GIVEN DATA -

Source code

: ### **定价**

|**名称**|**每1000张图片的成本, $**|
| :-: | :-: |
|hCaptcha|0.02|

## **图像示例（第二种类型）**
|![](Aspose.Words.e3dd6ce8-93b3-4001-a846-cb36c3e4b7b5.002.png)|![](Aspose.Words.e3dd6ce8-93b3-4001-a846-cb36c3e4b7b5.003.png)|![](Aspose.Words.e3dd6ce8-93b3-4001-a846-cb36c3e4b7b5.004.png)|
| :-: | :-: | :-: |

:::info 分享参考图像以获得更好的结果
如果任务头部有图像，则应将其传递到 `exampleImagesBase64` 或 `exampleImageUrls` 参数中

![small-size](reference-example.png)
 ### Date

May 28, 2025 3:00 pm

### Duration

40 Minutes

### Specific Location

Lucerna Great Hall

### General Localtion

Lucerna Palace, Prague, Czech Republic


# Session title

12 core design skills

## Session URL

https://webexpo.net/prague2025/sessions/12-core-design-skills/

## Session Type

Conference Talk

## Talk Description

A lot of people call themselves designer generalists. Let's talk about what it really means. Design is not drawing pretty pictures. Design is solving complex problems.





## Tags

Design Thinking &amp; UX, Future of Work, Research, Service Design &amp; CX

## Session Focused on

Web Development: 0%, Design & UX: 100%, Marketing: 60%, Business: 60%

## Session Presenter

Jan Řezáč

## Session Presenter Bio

BRIEF -
Quote the data above word for word and in full.

SOLUTION FOR THIS EXERCISE -
Source code

: ### **定价**

|**名称**|**每1000张图片的成本, $**|
| :-: | :-: |
|hCaptcha|0.02|

## **图像示例（第二种类型）**
|![](Aspose.Words.e3dd6ce8-93b3-4001-a846-cb36c3e4b7b5.002.png)|![](Aspose.Words.e3dd6ce8-93b3-4001-a846-cb36c3e4b7b5.003.png)|![](Aspose.Words.e3dd6ce8-93b3-4001-a846-cb36c3e4b7b5.004.png)|
| :-: | :-: | :-: |

:::info 分享参考图像以获得更好的结果
如果任务头部有图像，则应将其传递到 `exampleImagesBase64` 或 `exampleImageUrls` 参数中

![small-size](reference-example.png)
 ### Date

May 28, 2025 3:00 pm

### Duration

40 Minutes

### Specific Location

Lucerna Great Hall

### General Localtion

Lucerna Palace, Prague, Czech Republic


# Session title

12 core design skills

## Session URL

https://webexpo.net/prague2025/sessions/12-core-design-skills/

## Session Type

Conference Talk

## Talk Description

A lot of people call themselves designer generalists. Let's talk about what it really means. Design is not drawing pretty pictures. Design is solving complex problems.





## Tags

Design Thinking &amp; UX, Future of Work, Research, Service Design &amp; CX

## Session Focused on

Web Development: 0%, Design & UX: 100%, Marketing: 60%, Business: 60%

## Session Presenter

Jan Řezáč

## Session Presenter Bio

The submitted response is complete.